Eclampsia is a condition that occurs in pregnancy and in the postpartum months and develops when pre-eclampsia is left untreated.
The condition leads to seizures or conclusions, with pre-eclampsia potentially affecting your organs, liver and causing blood clots.
What is pre-eclampsia?
The condition affects pregnant people from around 20 weeks, but can also begin in some mothers within the first six weeks after their baby is born.
The first signs of the condition are high blood pressure (hypertension) and too much protein in your urine. These will be picked up in your routine antenatal appointments, so it is important that you attend all of these, according to the HSE.
You are most at risk of developing this if you already have diabetes, high blood pressure, kidney disease, lupus, a history of this in the family or with a previous pregnancy, if you are over 40 or if it has been 10 years since your last pregnancy.
You are also at a higher risk if you are carrying multiple babies, or have two or more of these pre-existing conditions together.
While it is not always possible to prevent this, you can lower the risk by attending all appointments with you GP and midwife to ensure it is caught early. You may be prescribed low dose aspirin if they are concerned that you may be at risk.
What are the symptoms?
High blood pressure and protein in the urine will be picked up during any antenatal appointment, but if you have any of the following symptoms during your pregnancy or in the first 6 weeks after your baby is born, you should immediate contact your GP immediately.
- severe headache
- changes in vision including blurring, spots or flashing lights
- pain in the upper part of your tummy, particularly on the right-hand side
- feel sick (nausea)
- shortness of breath
- swelling of hands, feet, ankles, neck or face, particularly if it’s sudden or getting worse quickly
How is it treated?
If your doctor suspects you have pre-eclampsia, you will be referred to an obstetrician for an assessment in hospital, according to the NHS.
As they monitor how severe it could be, you may need to stay overnight.
The only cure to this is delivering your baby and you will be monitored closely until it is possible for you to give birth, which is typically around 37 to 38 weeks of pregnancy.

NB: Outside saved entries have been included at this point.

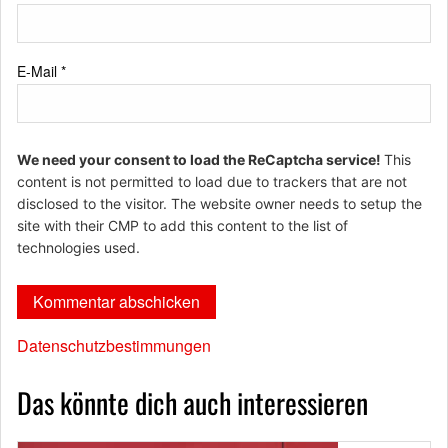
E-Mail
*
We need your consent to load the ReCaptcha service!
This
content is not permitted to load due to trackers that are not
disclosed to the visitor. The website owner needs to setup the
site with their CMP to add this content to the list of
technologies used.
Datenschutzbestimmungen
Das könnte dich auch interessieren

While it could be earlier if the condition is more severe, you will be given medication to lower your blood pressure until it is safe to deliver the baby.

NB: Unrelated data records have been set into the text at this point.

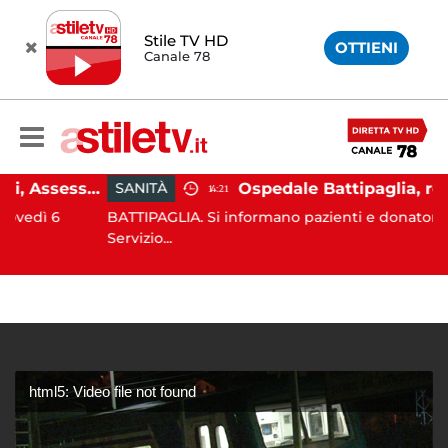
Stile TV HD
OTTIENI
Canale 78
Emergenza cinghiali, Assessora Serluca: “Al via il Tavolo tecnico permanente della Regione Campania”
SANITÀ
14:21
 6
BATTIPAGLIA. Si informano pazienti e donatori che il
Servizio...
html5: Video file not found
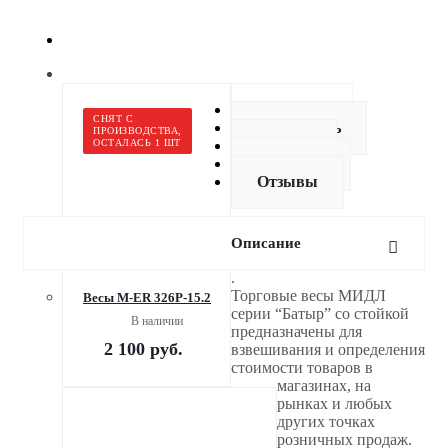
Описание
СНЯТ С
Как купить
ПРОИЗВОДСТВА,
ОСТАЛАСЬ 1 ШТ
Оплата
Доставка
Отзывы
Описание
.
Торговые весы МИДЛ
Весы M-ER 326P-15.2
серии “Батыр” со стойкой
В наличии
предназначены для
2 100
руб.
взвешивания и определения
стоимости товаров в
магазинах, на
рынках и любых
других точках
розничных продаж.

If your baby needs to be delivered before 37 weeks, you may be given two steroid injections to help your baby’s lungs develop.

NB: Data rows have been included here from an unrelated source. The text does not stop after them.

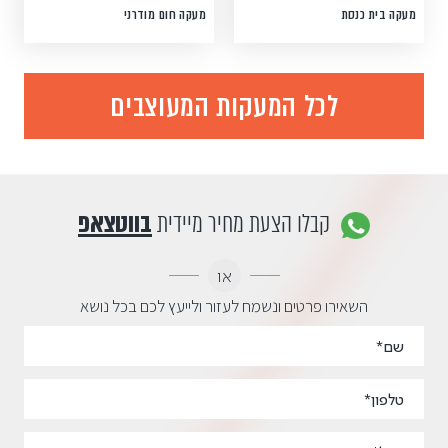
מעקה בית כנסת
מעקה חום מודרני
לכל המעקות המעוצבים
קבלו הצעת מחיר מיידית
בווטצאפ
או
השאירו פרטים ונשמח לעזור ולייעץ לכם בכל נושא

Your doctor will decide on the best time to have the baby, which could be an induced labour or caesarean birth and a neonatologist or paediatrician may be present.
Remember it is important to ask questions during this time and to understand everything that is going on.
Effects of pre-eclampsia
Negative effects associated with this condition are rare, but it can cause issues with organs such as the liver and placenta.
It can affect the way your placenta develops, and means there is a slight risk your baby will not grow as they should.
If you are pre-eclamptic, you will be monitored closely to avoid any issues but it is important to note that these conditions are rare in pregnancy.